DANUREJAN, HARJO—Komisi C Dewan Perwakilan Rakyat Daerah (DPRD) DIY mendesak Pemerintah Daerah DIY segera melakukan kajian dan penetapan wilayah yang bisa dijadikan pemukiman khusus untuk masyarakat berpenghasilan rendah (MBR).
Anggota Komisi C DPRD DIY, Suharwanta mengatakan, selama ini Pemda DIY terkesan masih belum berpihak kepada MBR. Sebab akses mereka untuk mempunyai rumah sangat terbatas. Faktor utama MBR sulit memiliki rumah yang layak, imbuhnya, adalah harga tanah di DIY yang cepat naik. Hal demikian membuat kalangan bawah tentu tak akan mampu membeli lahan untuk rumah maupun rumah yang sudah jadi.

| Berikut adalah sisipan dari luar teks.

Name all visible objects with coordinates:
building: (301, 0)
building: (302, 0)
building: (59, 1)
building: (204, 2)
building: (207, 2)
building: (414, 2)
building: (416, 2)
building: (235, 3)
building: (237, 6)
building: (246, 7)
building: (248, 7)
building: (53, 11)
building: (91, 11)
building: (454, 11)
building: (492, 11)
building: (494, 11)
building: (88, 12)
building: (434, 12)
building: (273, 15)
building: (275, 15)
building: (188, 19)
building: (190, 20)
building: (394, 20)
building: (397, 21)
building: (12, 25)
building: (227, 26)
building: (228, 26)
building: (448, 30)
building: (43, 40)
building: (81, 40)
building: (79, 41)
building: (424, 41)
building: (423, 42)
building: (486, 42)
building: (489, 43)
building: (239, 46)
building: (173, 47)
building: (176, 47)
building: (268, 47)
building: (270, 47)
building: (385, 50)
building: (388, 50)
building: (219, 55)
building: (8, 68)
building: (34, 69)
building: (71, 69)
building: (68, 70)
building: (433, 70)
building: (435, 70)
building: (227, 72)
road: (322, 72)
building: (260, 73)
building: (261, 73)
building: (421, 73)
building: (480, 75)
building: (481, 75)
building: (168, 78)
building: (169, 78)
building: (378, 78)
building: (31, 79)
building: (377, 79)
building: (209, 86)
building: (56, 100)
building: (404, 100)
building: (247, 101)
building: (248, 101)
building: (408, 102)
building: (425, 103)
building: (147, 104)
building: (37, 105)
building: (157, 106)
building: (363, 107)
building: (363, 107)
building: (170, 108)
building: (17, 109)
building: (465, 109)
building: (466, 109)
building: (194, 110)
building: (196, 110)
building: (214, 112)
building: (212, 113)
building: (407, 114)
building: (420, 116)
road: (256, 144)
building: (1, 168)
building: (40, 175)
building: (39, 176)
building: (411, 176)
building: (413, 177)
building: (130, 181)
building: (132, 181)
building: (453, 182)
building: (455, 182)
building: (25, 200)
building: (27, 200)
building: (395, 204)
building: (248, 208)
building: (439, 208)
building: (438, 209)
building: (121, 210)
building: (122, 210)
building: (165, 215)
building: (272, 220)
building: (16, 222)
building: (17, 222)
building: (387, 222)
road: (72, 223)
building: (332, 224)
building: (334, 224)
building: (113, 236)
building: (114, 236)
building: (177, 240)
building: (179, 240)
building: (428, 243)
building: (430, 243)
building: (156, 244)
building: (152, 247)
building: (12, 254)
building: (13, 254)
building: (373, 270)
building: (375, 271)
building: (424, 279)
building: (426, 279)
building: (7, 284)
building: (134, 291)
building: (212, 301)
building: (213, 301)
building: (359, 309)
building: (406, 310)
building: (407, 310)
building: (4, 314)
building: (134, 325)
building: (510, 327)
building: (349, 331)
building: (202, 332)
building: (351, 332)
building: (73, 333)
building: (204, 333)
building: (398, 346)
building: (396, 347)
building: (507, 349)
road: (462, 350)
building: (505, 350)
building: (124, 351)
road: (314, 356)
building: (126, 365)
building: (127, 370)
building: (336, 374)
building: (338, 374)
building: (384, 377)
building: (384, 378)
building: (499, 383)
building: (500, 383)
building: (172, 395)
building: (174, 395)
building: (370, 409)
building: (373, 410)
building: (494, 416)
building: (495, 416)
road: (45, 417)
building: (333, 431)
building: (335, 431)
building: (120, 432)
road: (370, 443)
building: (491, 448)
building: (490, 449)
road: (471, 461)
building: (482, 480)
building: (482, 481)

“Program perumahan untuk MBR sebenarnya sudah ada di Kementerian Pekerjaan Umum dan Perumahan Rakyat (PUPR) dengan skema subsidi. Tapi kalau harga tanahnya cukup tinggi, program tidak akan berjalan karena subsidinya hanya fisik. Karena itulah kami segera meminta Pemda untuk mengkaji dan penetapan itu,” ucap Suharwanta, Senin (13/11).
Politikus Partai Amanat Nasional itu mengatakan, ketika Pemda DIY telah mengkaji dan menetapkan wilayah yang memungkinkan untuk dibangun perumahan bersubsidi, hal tersebut bisa dijadikan referensi oleh para pengembang.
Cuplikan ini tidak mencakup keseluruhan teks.